On va sans doute nous dire que l’Islande n’exporte que ce qu’elle juge visible par les continentaux, à savoir un mix plaisant de paysages typés, de personnages gravés dans la glace et de folklore savamment dosé. Sans doute. Il n’empêche que ce n’est pas cette nouvelle livraison qui entamera le capital sympathie de ce pays encore très rare sur nos écrans.
Résolument dans l’air du temps, Woman at war fait de son héroïne une éco warrior un peu atypique, résolue à faire capoter les projets du pays de s’allier à la Chine pour une exploitation lourde des ressources contribuant directement à la catastrophe climatique que nous avons déjà bien entamée. Sabotage sur la lande sauvage pour cette Lara Croft à la cinquantaine flamboyante, chorale le reste du temps : la comédie un peu loufoque est clairement assumée dans l’exposition, soulignée par un running gag mettant un touriste hispanophone en porte à faux avec les autorités, toujours au mauvais endroit au mauvais moment. S’ajoute à cet emploi du temps chargé l’arrivée imprévue d’une fille adoptive l’attendant en Ukraine, et les ficelles sont tendues comme les lignes à haute tension qu’elle dézingue à l’arc.
Le film parvient à tenir une ligne de crête tout à fait plaisante : la comédie du jeu au chat et de la souris avec les autorités, les préoccupations plus grinçantes sur le terreau écologique et surtout idéologique, lorsque les revendications de la « Femme des montagnes » se trouvent détournées par les médias qui en font la terroriste idéale, et le portrait de femme décidant de prendre en main le sort de la planète par les deux cornes : la question globale de l’environnement, et celle individuelle de l’orpheline à recueillir.
S’ajoute une fantaisie transgressive assez amusante : la musique du film, qu’on pense off, se révèle in par la présence à l'écran d’un trio de musicien, bientôt en alternance avec un chœur de trois femmes : l’un islandais, l’autre ukrainien, symboles en attente de fusion pour que la famille désirée puisse émerger. Si l’idée est un peu trop redondante, la place accordée aux musiciens, témoins muet mais actifs (voir la façon dont ils allument la télé pour éveiller la conscience de l’héroïne sur son image dans les médias) est originale et évolutive, et distille des repères qui ponctuent le récit en lui donnant progressivement la tonalité d’une fable.

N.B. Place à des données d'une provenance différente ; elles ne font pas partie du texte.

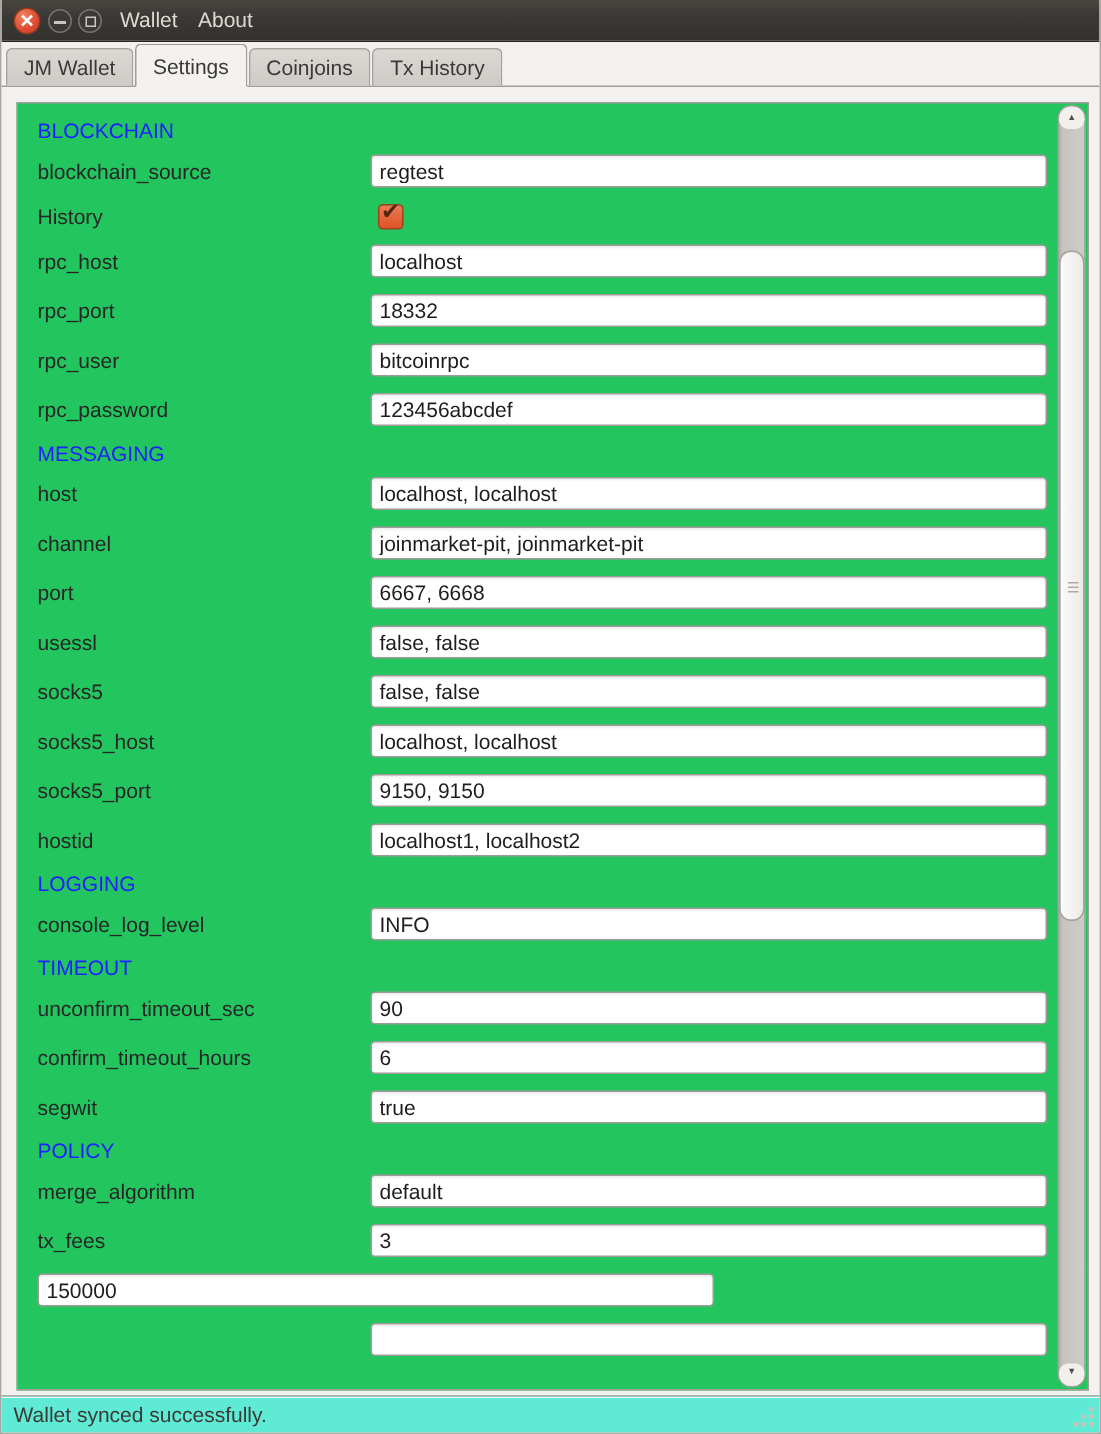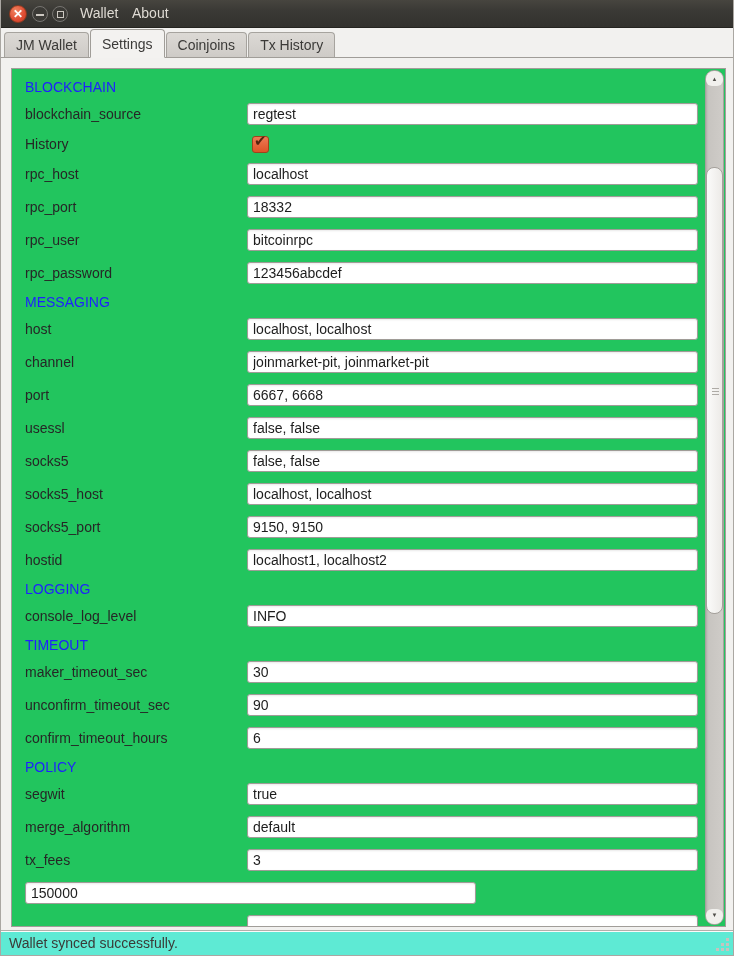--- a/index.html
+++ b/index.html
@@ -219,10 +219,6 @@
             <span class="section-label">TIMEOUT</span>
           </div>
           <div class="row field">
-            <span class="field-label">maker_timeout_sec</span>
-            <input type="text" class="text-input" value="30" style="">
-          </div>
-          <div class="row field">
             <span class="field-label">unconfirm_timeout_sec</span>
             <input type="text" class="text-input" value="90" style="">
           </div>

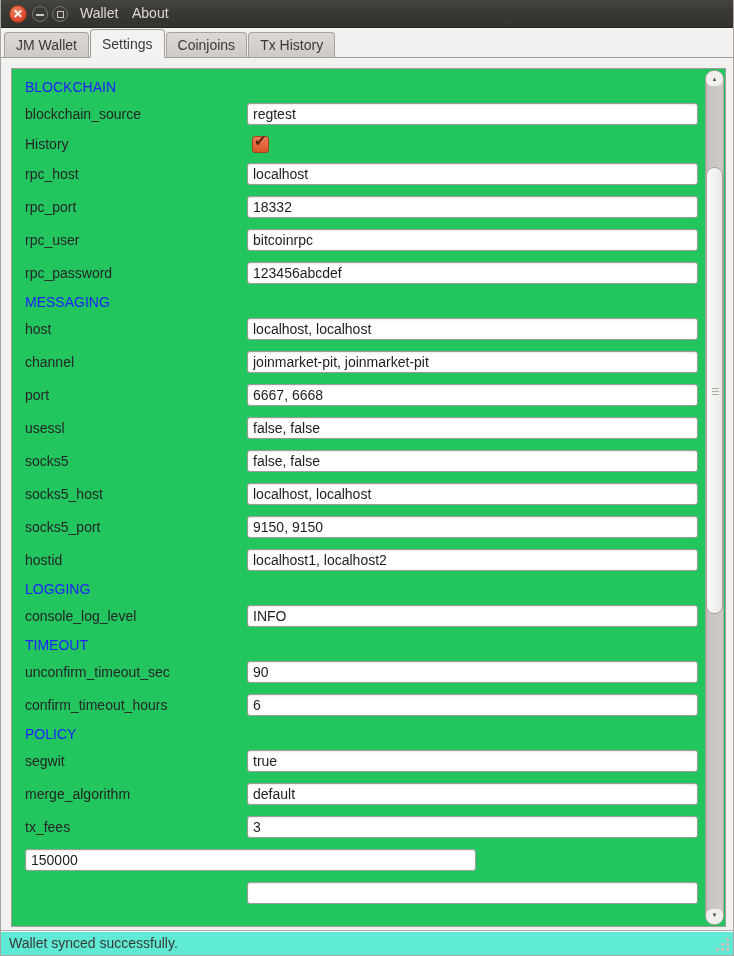--- a/index.html
+++ b/index.html
@@ -226,12 +226,12 @@
             <span class="field-label">confirm_timeout_hours</span>
             <input type="text" class="text-input" value="6" style="">
           </div>
-          <div class="row section">
-            <span class="section-label">POLICY</span>
-          </div>
           <div class="row field">
             <span class="field-label">segwit</span>
             <input type="text" class="text-input" value="true" style="">
+          </div>
+          <div class="row section">
+            <span class="section-label">POLICY</span>
           </div>
           <div class="row field">
             <span class="field-label">merge_algorithm</span>

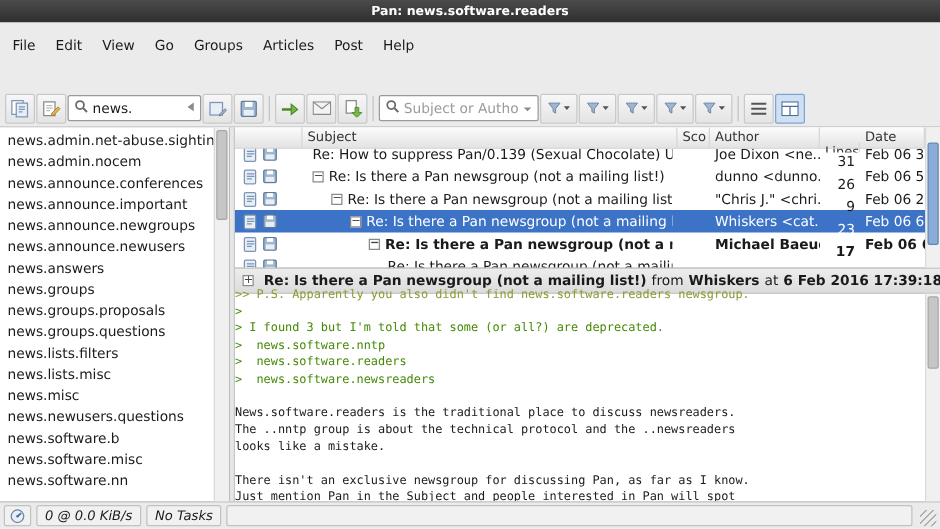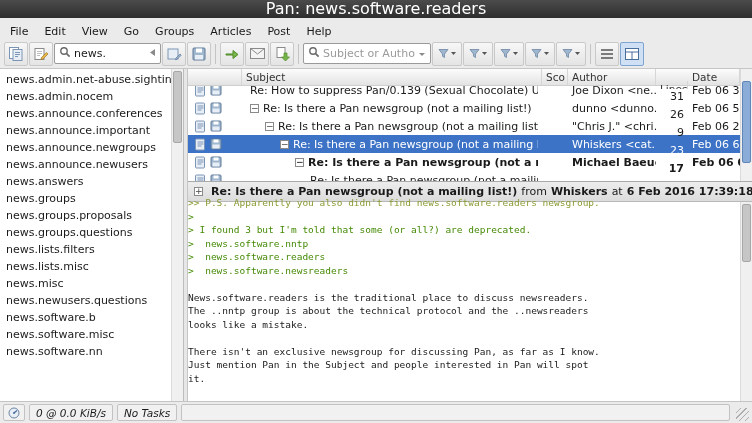--- a/index.html
+++ b/index.html
@@ -15,8 +15,8 @@
   .titlebar {
     height: 18px; flex: 0 0 18px;
     background: linear-gradient(#4b4b4b, #2e2e2e);
-    color: #fff; font-weight: normal; font-size: 16px;
-    display: flex; align-items: flex-end; justify-content: center;
+    color: #fff; font-weight: bold; font-size: 10px;
+    display: flex; align-items: center; justify-content: center;
   }
 
   

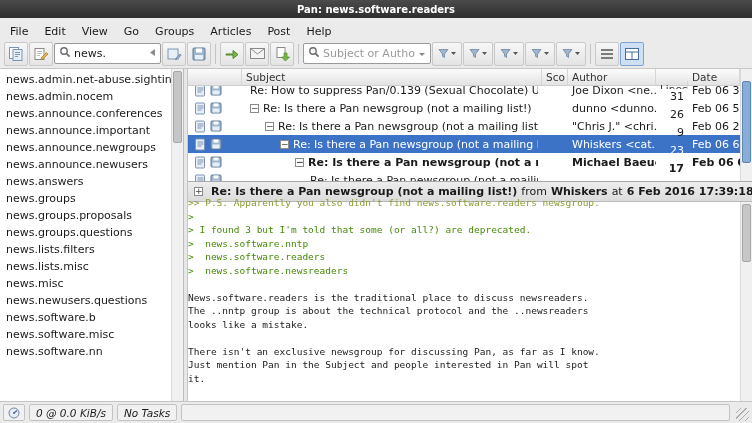--- a/index.html
+++ b/index.html
@@ -21,7 +21,7 @@
 
   
   .menubar { height: 21px; flex: 0 0 21px; display: flex; align-items: stretch; padding-left: 2px; background: #ebebeb; }
-  .menu-item { padding: 7px 8px 0 8px; }
+  .menu-item { padding: 12px 8px 0 8px; }
 
   
   .toolbar {

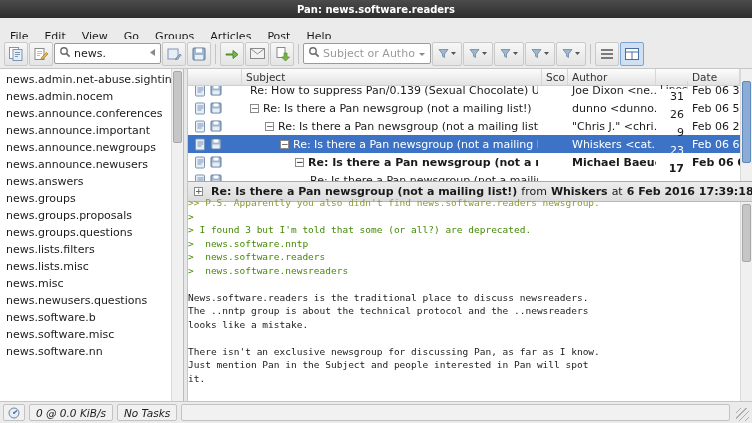--- a/index.html
+++ b/index.html
@@ -26,7 +26,7 @@
   
   .toolbar {
     height: 30px; flex: 0 0 30px; display: flex; align-items: center;
-    gap: 1px; padding: 0 4px; background: #ebebeb; border-bottom: 1px solid #c6c6c6;
+    gap: 1px; padding: 0 4px; background: #ebebeb; border-bottom: 1px solid #c6c6c6; margin-top: 33px;
   }
   .tbtn {
     width: 24px; height: 24px; display: flex; align-items: center; justify-content: center;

La géométrie variable du genre lui permet aussi de dévier vers une sorte de survival assez revigorant, qui fait la part belle aux matières (la tourbe, l’eau glacée ou la source d’eau chaude, la glace, le corps chaud du bétail) et donne à l’héroïne un caractère presque primitif qui permet à son personnage de s’épaissir considérablement sans s’embarrasser de vains discours. La sœur jumelle permet en outre un duo plutôt original et ménage (avec quelques grosseurs dans les ressorts, il est vrai) un dénouement qui prend des allures de conte, sans pour autant occulter la gravité qui motivait en premier lieu. Le plan ultime, immergeant les personnages jusqu’à la taille, montre avec lucidité qu’on peut se ménager un répit dans le monde sans que sa course folle n’en soit pour autant entravée. Acide épilogue pour un film moins fantasque qu’il n’y parait, et qui nourrit sa trajectoire d’un pessimisme courageux.